Quartz wave transformers have not been special before interesting to use in small radio devices. The invented the design means that it is possible to manufacture impedance matching devices with sufficiently small dimensions for them to be interesting to use in small radio devices. Material with dielectric number such as exceeding 10, such as ceramics, is an important part of the construction. The invented matching device can included in a variety of radio equipment and devices 11 512 036 for radio communication. Examples of such devices are terminals and microbase stations for mobile radio communications and GPS equipment such as satellite receiver.

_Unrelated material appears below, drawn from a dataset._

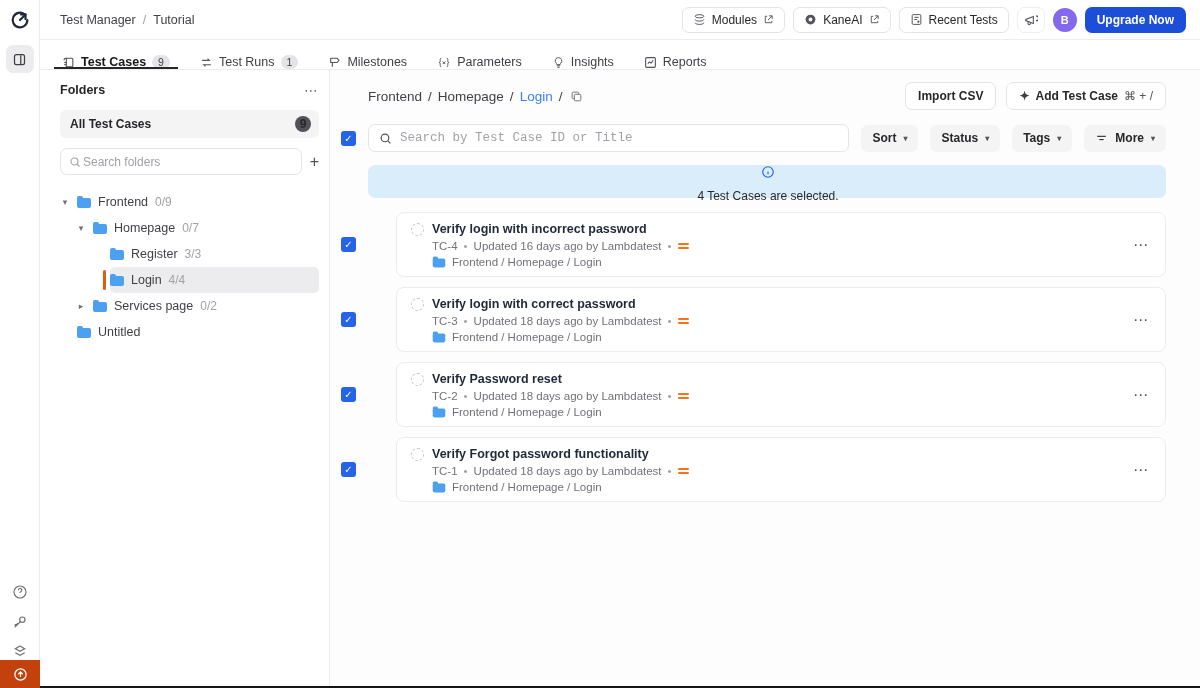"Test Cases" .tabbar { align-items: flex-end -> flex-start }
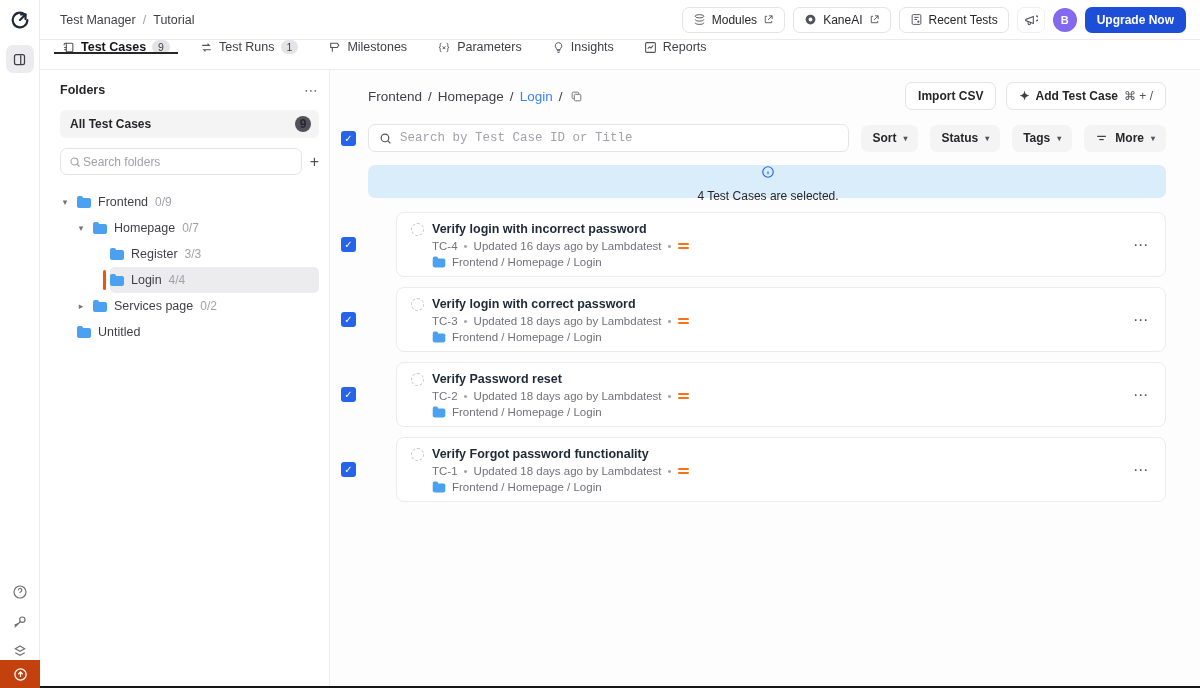"4 Test Cases are selected." .banner { flex-direction: column -> none }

The invention is of course not limited to those above described and shown in the drawing, without may be modified within the scope of the appended claims.

Claims (8)

10 15 20 25 30 512 036 12 PAIENTKRAV An impedance matching device (16) which is arranged between an antenna (12) included in a radio equipment (10) and a power supply stage, for example an output power stage, the impedance ratio of which exceeds a factor of 3, characterized in that the impedance matching includes at least two series-connected (18 , 20) with a dielectric number of quartz wave transformers which consist of a dielectric (28) whose value exceeds 10. 2. An impedance matching device according to claim 1, characterized in that the outer and inner walls (26 and 30) of the dielectric material (28) are metallized and constitute outer and inner conductors, respectively, in the device (16). Impedance matching device according to claim 2, characterized in that the impedance matching includes at least two quartz wave quarter wave transformers with different distances between outer and inner walls (26,30). Impedance matching device according to one of Claims 1 to 3, characterized in that the inner conductor is hollow. Impedance matching device according to one of Claims 1 to 4, characterized in that the inner conductor has a different radius for each new quarter-wave transformer stage. 6. An impedance matching device according to any one of claims 1-4, characterized in that the inner conductor is hollow and has a smooth and continuous transition between each transformer stage and that the radius over a stage varies continuously. 5 iß 512 oss Impedance matching device according to one of Claims 1 to 6, characterized in that the impedance matching is integrated with the antenna (14) of an antenna unit (12). Impedance matching device according to one of Claims 1 to 7, characterized in that the impedance matching device is included in radio communication equipment.